I've had the engine ECU rechipped by Mark Adams to remove the weak fuelling map and thus the associated hot running. I know that other engines sizes suffer the slipped liner/cracked block problem, even the

3.5s, but I'm hoping that if I go the route of a new engine then I'm hopefully less likely to suffer this problem again?

Alan

Reply to
alan.cutler

Now, mark is a top bloke that knows his stuff, but under idle and cruise conditions your engine management runs "closed loop", it's looking at the lambda probes and correcting the fuel injected to keep the engine as near to lambda 1 as possible. So, even if the ecu's fuelling is modified, how does the ecu fail to re-correct the mixture? It's a legal requirement for homologation and I can't see Mark putting his name to something that would invalidate such legislation and leave you wide open to construction and use issues. As I understood it, the fuelling was only enrichened at full throttle and acceleration, when it runs open-loop anyway?

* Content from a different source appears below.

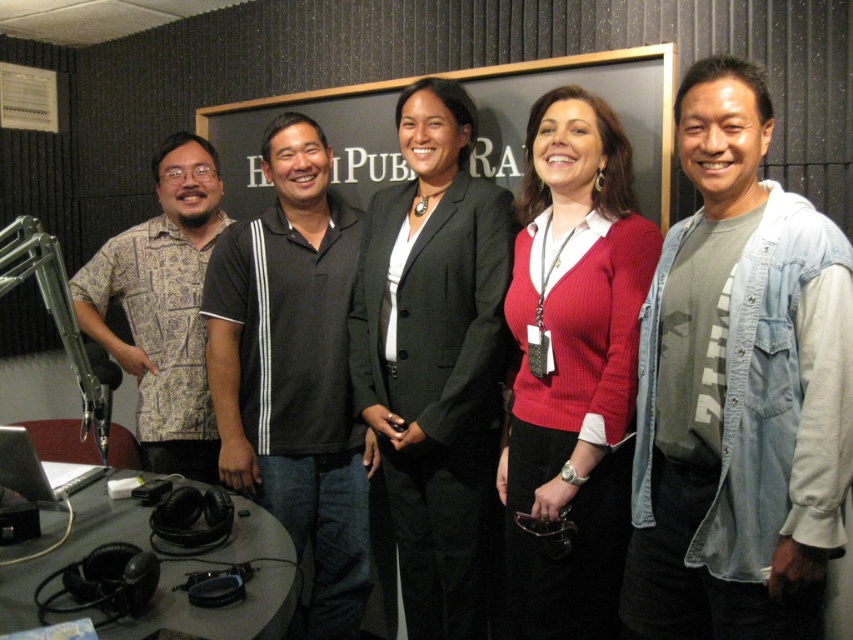
You are a photographer setting up for a group photo in the radio studio. You need to position the blackboard at center and the patterned fabric shirt at left so that they are both visible in the frame. Considering their sizes, which object should you place closer to the camera to ensure both fit within the shot?

The blackboard at center is wider than the patterned fabric shirt at left, so to ensure both fit in the frame, you should place the blackboard at center closer to the camera. This adjustment accounts for its larger size, maintaining visibility for both objects.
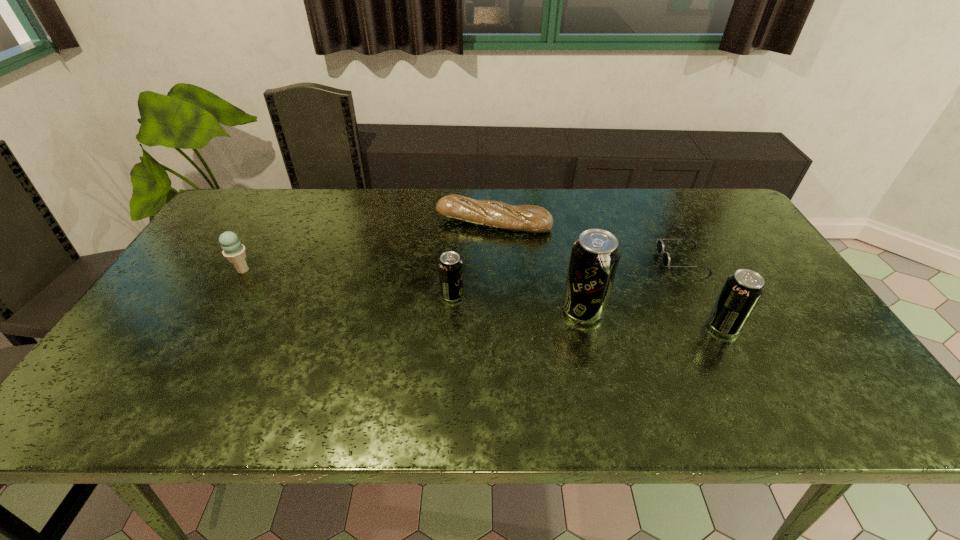
Where is `vacant place for an extra soda can on the left`? vacant place for an extra soda can on the left is located at coordinates (330, 281).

Very rare indeed, in fact I personally have never ever heard of a 3.5 slipping a liner or cracking the block, the block material is soooooo much thicker due to the smaller bore. 3,9's, yes, but then they have the same bore size as the 4.0, 4.2 and 4.6.

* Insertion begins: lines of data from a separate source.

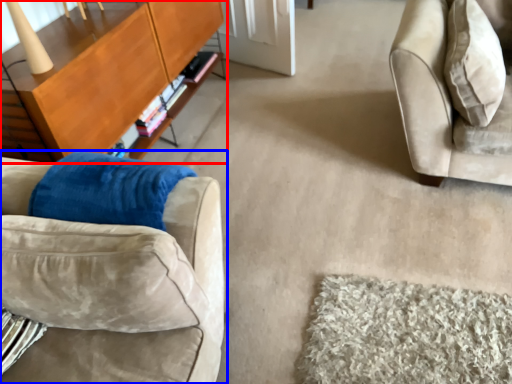
Question: Which of the following is the farthest to the observer, table (highlighted by a red box) or studio couch (highlighted by a blue box)?

Choices:
 (A) table
 (B) studio couch

Answer: (A)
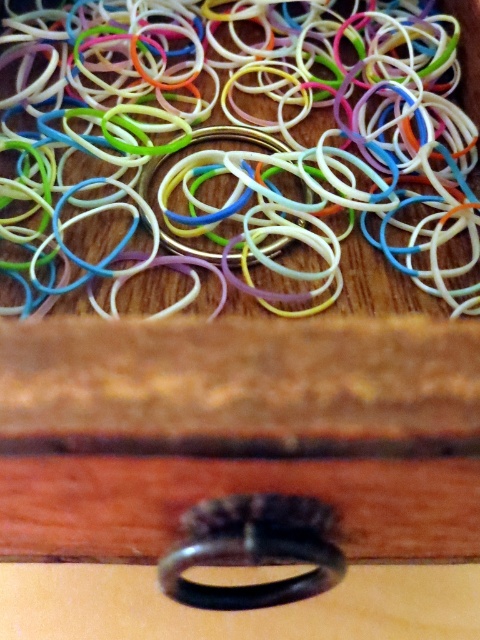
Is rubber band at center above black rubber band at center?

Indeed, rubber band at center is positioned over black rubber band at center.

Is rubber band at center positioned in front of black rubber band at center?

No, it is not.

Where is `rubber band at center`? The width and height of the screenshot is (480, 640). rubber band at center is located at coordinates (233, 150).

Find the location of a particular element. The height and width of the screenshot is (640, 480). rubber band at center is located at coordinates (233, 150).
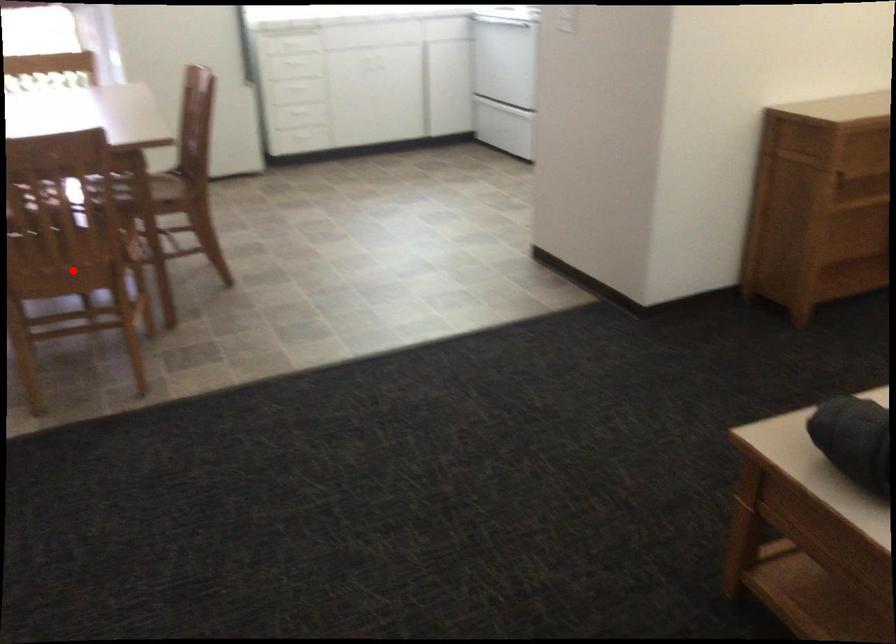
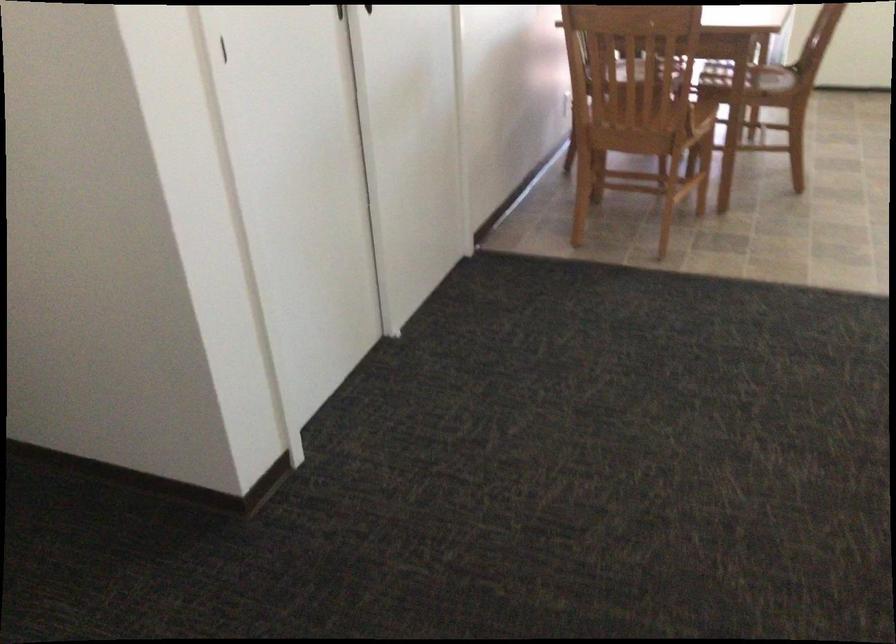
Question: I am providing you with two images of the same scene from different viewpoints. In image1, a red point is highlighted. Considering the same 3D point in image2, which of the following is correct?

Choices:
 (A) It is closer
 (B) It is farther

Answer: (B)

In theory, yes, but there's no way of knowing the thickness of the ally and hence the degree of risk unless you physically see the bare block yourself to check for the manufacturer's paint colour markings on the valley face of each bank, and even then it'll still crack if it gets 2 or 3 good thermal shocks caused by things like water pump failure, top hose failure or thermostat sticking. It's your money and your choice at the end of the day, and there are a lot of engines out there running very high miles now with no cooling system probs at all, but if it were my money, I wouldn't be spending a greater ammount on a lesser product, full stop. If it's a distance thing, then try talking to V8Developments (Lincs) 01775 750000 ask for Ray, tell him you got his number from BH Engineering. Or try ACR at Liverpool, 01244 539196. I source my blocks from V8Dev, and then build the engines here, their product is excellent quality, everything that the factory block ought to have been really. Badger.